The next day, I’m bothered by paranoid thoughts that I can’t quite pin down. They nag at the edges of my mind, following me all the way to the hardware store, where my wife grabs a shovel, an enormous quantity of weed killer, and some paint swatches. I immediately become suspicious — I told you, I’m smarter than most men — and ask her what the paint swatches are for.
“Just thinking,” she says, evasively. But I’m on to her. She thinks I’m going to pull down all of that wallpaper in the kitchen, spend two days scraping and sanding, then paint the entire room, all while she’s out in the garden wasting time trying to get rid of a few weeds.
“You won’t get away with it,” I say.
“Get away with what?” she answers. Again, it’s her evasiveness that tips me off.
“Your little plot. I know what you’re up to, trying to trick me into starting another major project in the house. I keep telling you, we have to complete one thing before we start on another. Now here are your dumb paint swatches. I’m going outside to finish digging that gigantic hole you wanted in the backyard.”

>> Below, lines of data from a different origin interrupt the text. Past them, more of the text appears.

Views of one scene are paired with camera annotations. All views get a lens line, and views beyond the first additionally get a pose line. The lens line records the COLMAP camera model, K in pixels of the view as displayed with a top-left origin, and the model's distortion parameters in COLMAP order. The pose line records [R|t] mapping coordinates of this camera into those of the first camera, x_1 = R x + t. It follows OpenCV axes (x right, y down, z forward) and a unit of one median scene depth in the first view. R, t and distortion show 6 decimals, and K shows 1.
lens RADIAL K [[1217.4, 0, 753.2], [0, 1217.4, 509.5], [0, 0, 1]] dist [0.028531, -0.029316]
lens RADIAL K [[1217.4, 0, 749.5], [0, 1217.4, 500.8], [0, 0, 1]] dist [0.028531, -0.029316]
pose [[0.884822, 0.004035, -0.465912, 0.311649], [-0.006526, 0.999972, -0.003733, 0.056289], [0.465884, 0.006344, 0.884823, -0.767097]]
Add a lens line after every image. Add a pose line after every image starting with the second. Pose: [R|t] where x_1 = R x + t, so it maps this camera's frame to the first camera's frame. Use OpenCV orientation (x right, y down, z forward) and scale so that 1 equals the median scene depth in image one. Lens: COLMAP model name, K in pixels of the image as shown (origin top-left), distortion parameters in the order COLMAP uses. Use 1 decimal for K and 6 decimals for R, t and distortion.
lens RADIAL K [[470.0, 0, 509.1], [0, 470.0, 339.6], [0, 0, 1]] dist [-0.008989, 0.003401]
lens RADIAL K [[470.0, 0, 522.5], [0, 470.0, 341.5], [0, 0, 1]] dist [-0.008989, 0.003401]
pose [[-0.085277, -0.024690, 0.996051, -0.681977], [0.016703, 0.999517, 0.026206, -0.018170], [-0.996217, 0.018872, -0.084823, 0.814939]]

“All right,” she says, knowing when she’s been outsmarted. “I’ll have a nice cold root beer waiting for you when you get back.”
As I dig the hole, an odd mix of thoughts wanders through my head. Mostly, I worry about my wife’s inability to be organized, to follow a plan, to get things done. I know she has me to take care of most of the thinking, but what if I weren’t here? What if something happened to me? How would she get by? I remind myself that we did just increase my life insurance policy, which helps me feel better (and, of course, that much smarter). “She’s probably in there right now,” I think, “watching one of those sappy Hallmark movies and crying her eyes out.”